● Exercise data:
================================

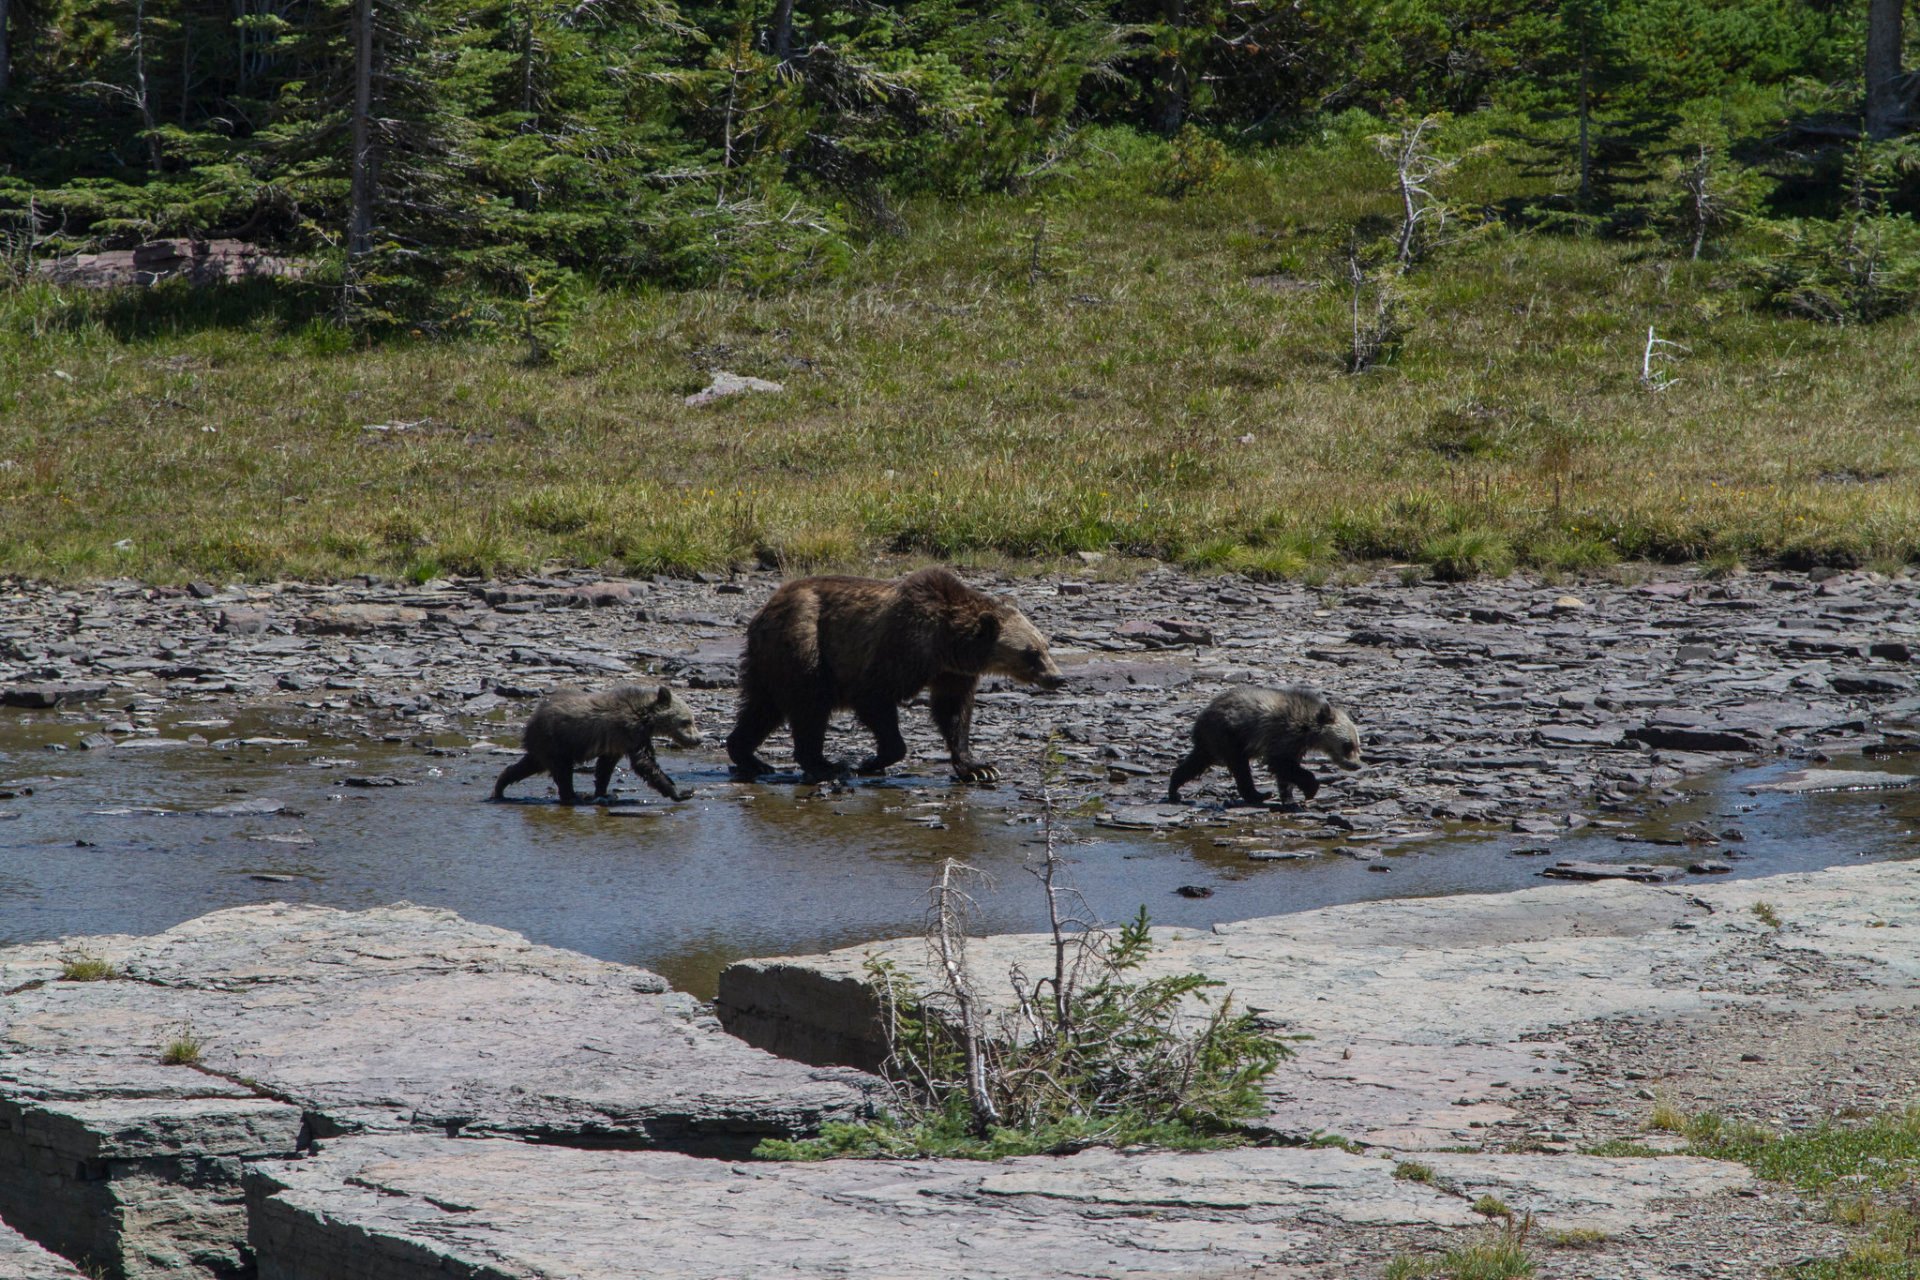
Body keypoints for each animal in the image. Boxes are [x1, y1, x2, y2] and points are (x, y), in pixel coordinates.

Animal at [495, 687, 706, 805]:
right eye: (686, 721)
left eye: (693, 720)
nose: (698, 739)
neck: (646, 717)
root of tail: (531, 721)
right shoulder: (631, 733)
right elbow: (644, 763)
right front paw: (681, 792)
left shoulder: (618, 742)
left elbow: (605, 767)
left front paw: (603, 793)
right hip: (556, 741)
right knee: (562, 771)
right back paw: (574, 796)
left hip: (545, 747)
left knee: (527, 765)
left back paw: (500, 787)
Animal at [729, 568, 1075, 786]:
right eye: (1032, 653)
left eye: (1046, 646)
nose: (1058, 678)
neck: (946, 643)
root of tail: (764, 609)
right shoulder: (899, 648)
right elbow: (873, 696)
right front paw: (871, 761)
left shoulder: (952, 672)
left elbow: (953, 712)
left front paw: (979, 768)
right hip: (804, 643)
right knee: (810, 704)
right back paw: (826, 765)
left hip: (768, 660)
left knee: (761, 707)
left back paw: (750, 756)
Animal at [1152, 687, 1367, 805]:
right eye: (1347, 745)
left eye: (1358, 746)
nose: (1356, 765)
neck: (1309, 730)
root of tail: (1200, 718)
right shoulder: (1283, 733)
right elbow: (1280, 763)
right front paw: (1310, 788)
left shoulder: (1294, 744)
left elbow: (1286, 770)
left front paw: (1288, 796)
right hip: (1228, 735)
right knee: (1240, 767)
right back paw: (1258, 794)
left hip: (1211, 742)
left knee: (1195, 763)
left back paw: (1174, 789)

================================

In the entries above, find the line with "left knee: (761, 707)", then retype it and every line after it exactly.

● Answer to this exercise:
left knee: (761, 707)
left back paw: (750, 756)
Animal at [1152, 687, 1367, 805]:
right eye: (1347, 745)
left eye: (1358, 746)
nose: (1356, 765)
neck: (1309, 730)
root of tail: (1200, 718)
right shoulder: (1283, 733)
right elbow: (1280, 763)
right front paw: (1310, 788)
left shoulder: (1294, 744)
left elbow: (1286, 770)
left front paw: (1288, 796)
right hip: (1228, 735)
right knee: (1240, 767)
right back paw: (1258, 794)
left hip: (1211, 742)
left knee: (1195, 763)
left back paw: (1174, 789)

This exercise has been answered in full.